Exploring Bidderosa Oasis

Sardinia is an island of 24.000 km² with just 1.6 million people.

This means you can still find untouched places like this one.

Because we went there on a warm day of October we haven’t met anyone on the trails and that made it even more special. If you park the car at the very entrance (in the big parking just out the main paved road) there’s a walk you can do all the way to the beaches. It’s three or four kilometres depending on which routes you take, but we assure it never get boring as the landscape change constantly.

A walk is the best way to understand the landscape and embrace that sense of silence that will escalate by reaching the beach.

The path you start from the car park goes under pine trees and it’s well marked, after one or two kilometres it splits in two ways, one goes around the creek and another one continues in the forest.

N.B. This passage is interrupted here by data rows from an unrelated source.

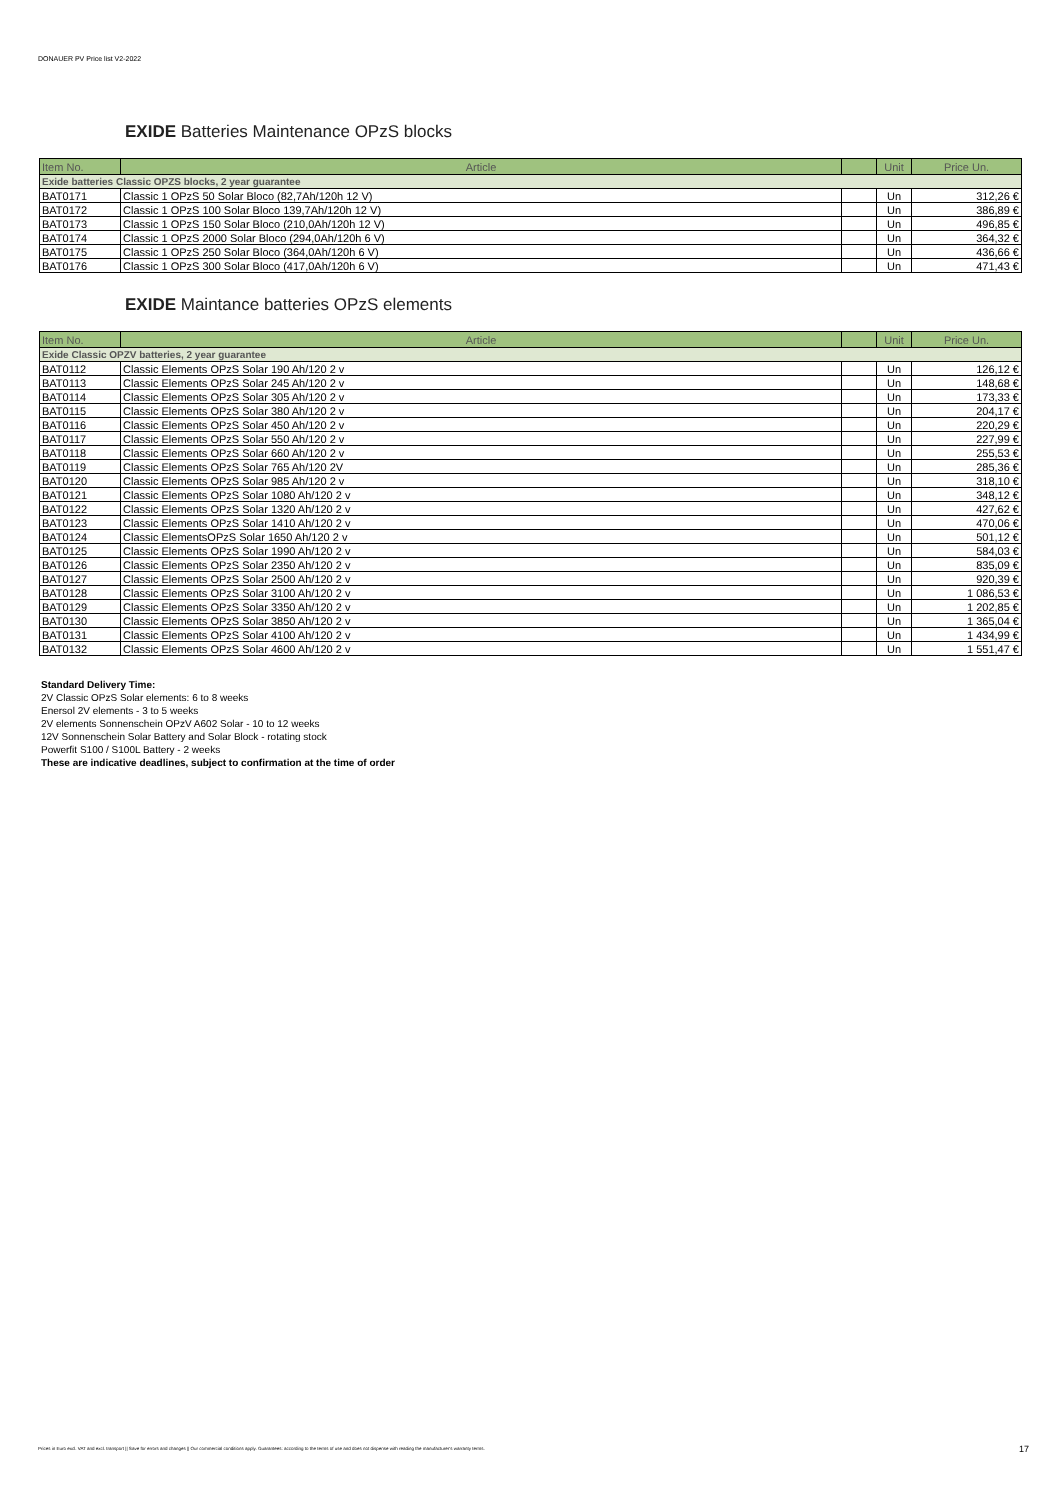DONAUER PV Price list V2-2022
EXIDE Batteries Maintenance OPzS blocks
| Item No. | Article | | Unit | Price Un. |
| --- | --- | --- | --- | --- |
| Exide batteries Classic OPZS blocks, 2 year guarantee | | | | |
| BAT0171 | Classic 1 OPzS 50 Solar Bloco (82,7Ah/120h 12 V) | | Un | 312,26 € |
| BAT0172 | Classic 1 OPzS 100 Solar Bloco 139,7Ah/120h 12 V) | | Un | 386,89 € |
| BAT0173 | Classic 1 OPzS 150 Solar Bloco (210,0Ah/120h 12 V) | | Un | 496,85 € |
| BAT0174 | Classic 1 OPzS 2000 Solar Bloco (294,0Ah/120h 6 V) | | Un | 364,32 € |
| BAT0175 | Classic 1 OPzS 250 Solar Bloco (364,0Ah/120h 6 V) | | Un | 436,66 € |
| BAT0176 | Classic 1 OPzS 300 Solar Bloco (417,0Ah/120h 6 V) | | Un | 471,43 € |
EXIDE Maintance batteries OPzS elements
| Item No. | Article | | Unit | Price Un. |
| --- | --- | --- | --- | --- |
| Exide Classic OPZV batteries, 2 year guarantee | | | | |
| BAT0112 | Classic Elements OPzS Solar 190 Ah/120 2 v | | Un | 126,12 € |
| BAT0113 | Classic Elements OPzS Solar 245 Ah/120 2 v | | Un | 148,68 € |
| BAT0114 | Classic Elements OPzS Solar 305 Ah/120 2 v | | Un | 173,33 € |
| BAT0115 | Classic Elements OPzS Solar 380 Ah/120 2 v | | Un | 204,17 € |
| BAT0116 | Classic Elements OPzS Solar 450 Ah/120 2 v | | Un | 220,29 € |
| BAT0117 | Classic Elements OPzS Solar 550 Ah/120 2 v | | Un | 227,99 € |
| BAT0118 | Classic Elements OPzS Solar 660 Ah/120 2 v | | Un | 255,53 € |
| BAT0119 | Classic Elements OPzS Solar 765 Ah/120 2V | | Un | 285,36 € |
| BAT0120 | Classic Elements OPzS Solar 985 Ah/120 2 v | | Un | 318,10 € |
| BAT0121 | Classic Elements OPzS Solar 1080 Ah/120 2 v | | Un | 348,12 € |
| BAT0122 | Classic Elements OPzS Solar 1320 Ah/120 2 v | | Un | 427,62 € |
| BAT0123 | Classic Elements OPzS Solar 1410 Ah/120 2 v | | Un | 470,06 € |
| BAT0124 | Classic ElementsOPzS Solar 1650 Ah/120 2 v | | Un | 501,12 € |
| BAT0125 | Classic Elements OPzS Solar 1990 Ah/120 2 v | | Un | 584,03 € |
| BAT0126 | Classic Elements OPzS Solar 2350 Ah/120 2 v | | Un | 835,09 € |
| BAT0127 | Classic Elements OPzS Solar 2500 Ah/120 2 v | | Un | 920,39 € |
| BAT0128 | Classic Elements OPzS Solar 3100 Ah/120 2 v | | Un | 1 086,53 € |
| BAT0129 | Classic Elements OPzS Solar 3350 Ah/120 2 v | | Un | 1 202,85 € |
| BAT0130 | Classic Elements OPzS Solar 3850 Ah/120 2 v | | Un | 1 365,04 € |
| BAT0131 | Classic Elements OPzS Solar 4100 Ah/120 2 v | | Un | 1 434,99 € |
| BAT0132 | Classic Elements OPzS Solar 4600 Ah/120 2 v | | Un | 1 551,47 € |
Standard Delivery Time:
2V Classic OPzS Solar elements: 6 to 8 weeks
Enersol 2V elements - 3 to 5 weeks
2V elements Sonnenschein OPzV A602 Solar - 10 to 12 weeks
12V Sonnenschein Solar Battery and Solar Block - rotating stock
Powerfit S100 / S100L Battery - 2 weeks
These are indicative deadlines, subject to confirmation at the time of order
Prices in Euro excl. VAT and excl. transport || Save for errors and changes || Our commercial conditions apply. Guarantees: according to the terms of use and does not dispense with reading the manufacturer's warranty terms. 17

The closer you get to the beaches you have hills surrounding another smaller creek, you can climb those hills, there’re many hikes all around with enough signs so it’s hard to get lost.

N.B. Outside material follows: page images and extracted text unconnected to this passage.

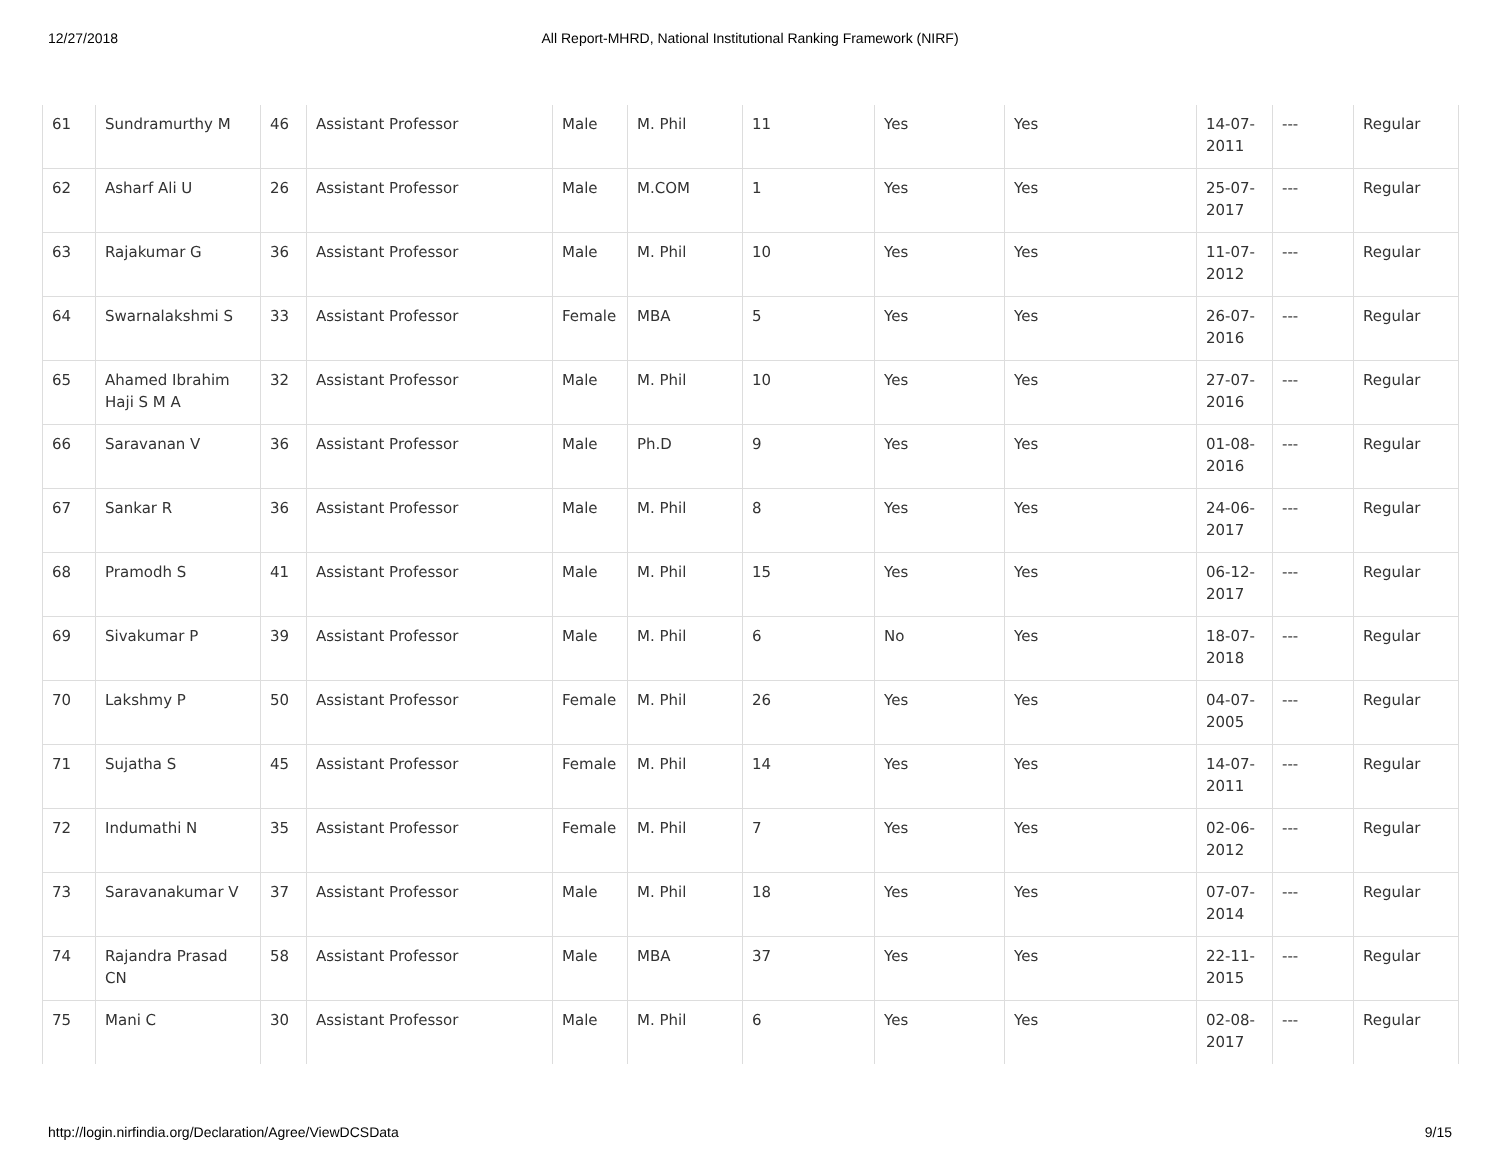12/27/2018 All Report-MHRD, National Institutional Ranking Framework (NIRF)
| 61 | Sundramurthy M | 46 | Assistant Professor | Male | M. Phil | 11 | Yes | Yes | 14-07-2011 | --- | Regular |
| 62 | Asharf Ali U | 26 | Assistant Professor | Male | M.COM | 1 | Yes | Yes | 25-07-2017 | --- | Regular |
| 63 | Rajakumar G | 36 | Assistant Professor | Male | M. Phil | 10 | Yes | Yes | 11-07-2012 | --- | Regular |
| 64 | Swarnalakshmi S | 33 | Assistant Professor | Female | MBA | 5 | Yes | Yes | 26-07-2016 | --- | Regular |
| 65 | Ahamed Ibrahim Haji S M A | 32 | Assistant Professor | Male | M. Phil | 10 | Yes | Yes | 27-07-2016 | --- | Regular |
| 66 | Saravanan V | 36 | Assistant Professor | Male | Ph.D | 9 | Yes | Yes | 01-08-2016 | --- | Regular |
| 67 | Sankar R | 36 | Assistant Professor | Male | M. Phil | 8 | Yes | Yes | 24-06-2017 | --- | Regular |
| 68 | Pramodh S | 41 | Assistant Professor | Male | M. Phil | 15 | Yes | Yes | 06-12-2017 | --- | Regular |
| 69 | Sivakumar P | 39 | Assistant Professor | Male | M. Phil | 6 | No | Yes | 18-07-2018 | --- | Regular |
| 70 | Lakshmy P | 50 | Assistant Professor | Female | M. Phil | 26 | Yes | Yes | 04-07-2005 | --- | Regular |
| 71 | Sujatha S | 45 | Assistant Professor | Female | M. Phil | 14 | Yes | Yes | 14-07-2011 | --- | Regular |
| 72 | Indumathi N | 35 | Assistant Professor | Female | M. Phil | 7 | Yes | Yes | 02-06-2012 | --- | Regular |
| 73 | Saravanakumar V | 37 | Assistant Professor | Male | M. Phil | 18 | Yes | Yes | 07-07-2014 | --- | Regular |
| 74 | Rajandra Prasad CN | 58 | Assistant Professor | Male | MBA | 37 | Yes | Yes | 22-11-2015 | --- | Regular |
| 75 | Mani C | 30 | Assistant Professor | Male | M. Phil | 6 | Yes | Yes | 02-08-2017 | --- | Regular |
http://login.nirfindia.org/Declaration/Agree/ViewDCSData 9/15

The Bidderosa Oasis extended for 860 hectares of land in which you can find a variety of landscape: from pine trees forest to creeks, from thin white sand to incredible view at the top of the hills.

The impression that this place leaves to us is a sense of wilderness. An area where nature is still in control, without restaurants, resorts of any other human things built around.

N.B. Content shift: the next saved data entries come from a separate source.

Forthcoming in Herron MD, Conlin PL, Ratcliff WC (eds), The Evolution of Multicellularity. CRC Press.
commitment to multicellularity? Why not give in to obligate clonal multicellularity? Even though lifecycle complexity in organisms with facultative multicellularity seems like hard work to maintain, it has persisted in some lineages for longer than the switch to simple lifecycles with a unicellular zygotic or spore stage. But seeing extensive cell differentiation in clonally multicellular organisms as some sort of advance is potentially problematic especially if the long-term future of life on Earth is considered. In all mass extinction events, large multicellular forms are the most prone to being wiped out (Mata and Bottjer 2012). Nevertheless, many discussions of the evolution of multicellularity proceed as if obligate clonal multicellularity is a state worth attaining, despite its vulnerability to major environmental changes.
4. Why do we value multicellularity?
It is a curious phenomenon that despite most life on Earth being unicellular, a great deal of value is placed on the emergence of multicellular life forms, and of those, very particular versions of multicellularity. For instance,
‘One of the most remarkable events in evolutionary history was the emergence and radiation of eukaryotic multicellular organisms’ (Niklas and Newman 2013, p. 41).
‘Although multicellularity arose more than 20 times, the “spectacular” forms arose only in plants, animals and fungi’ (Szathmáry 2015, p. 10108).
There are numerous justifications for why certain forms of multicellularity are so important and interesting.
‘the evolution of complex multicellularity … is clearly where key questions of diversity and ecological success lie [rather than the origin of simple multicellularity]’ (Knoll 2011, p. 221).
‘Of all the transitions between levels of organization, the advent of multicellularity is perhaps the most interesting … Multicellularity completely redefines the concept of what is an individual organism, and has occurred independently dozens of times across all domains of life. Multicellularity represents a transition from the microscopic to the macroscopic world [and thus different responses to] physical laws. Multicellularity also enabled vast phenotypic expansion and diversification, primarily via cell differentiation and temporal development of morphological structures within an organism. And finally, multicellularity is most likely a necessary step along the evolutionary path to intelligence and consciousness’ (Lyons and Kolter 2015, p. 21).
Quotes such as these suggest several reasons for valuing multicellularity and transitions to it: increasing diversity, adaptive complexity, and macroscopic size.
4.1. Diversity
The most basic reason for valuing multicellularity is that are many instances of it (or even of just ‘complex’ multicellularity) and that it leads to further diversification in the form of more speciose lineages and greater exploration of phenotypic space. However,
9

It was one of the few times we flew a drone by the sea not having any annoying building in the background.

Once you reach the beaches (there are three) you might feel like being on a desert island. At least that’s what we felt. The sand was untouched, you could tell nobody walked on it for many days, it looked so soft and white that you just wanted to roll over.

Looking at the lines that the waves were making when touching the land was almost hypnotic.

The colour of the water was that of emerald crystal, too good to be true.

The vegetation grows freely around the beaches creating an incredible colour palette starting from the green of the trees to the blue of the water.

This is how the Sardinian marittime areas would have looked like if only humans wouldn’t cut trees and built on its coast in such a savage way.

What we understood by exploring the Bidderosa Oasis is that nature has a delicate ecosystem that needs to be left untouched. If we try to preserve the white of the beaches but destroy the creek behind them we are interfering with its ecosystem and so destroying the balance the area had built in very long time.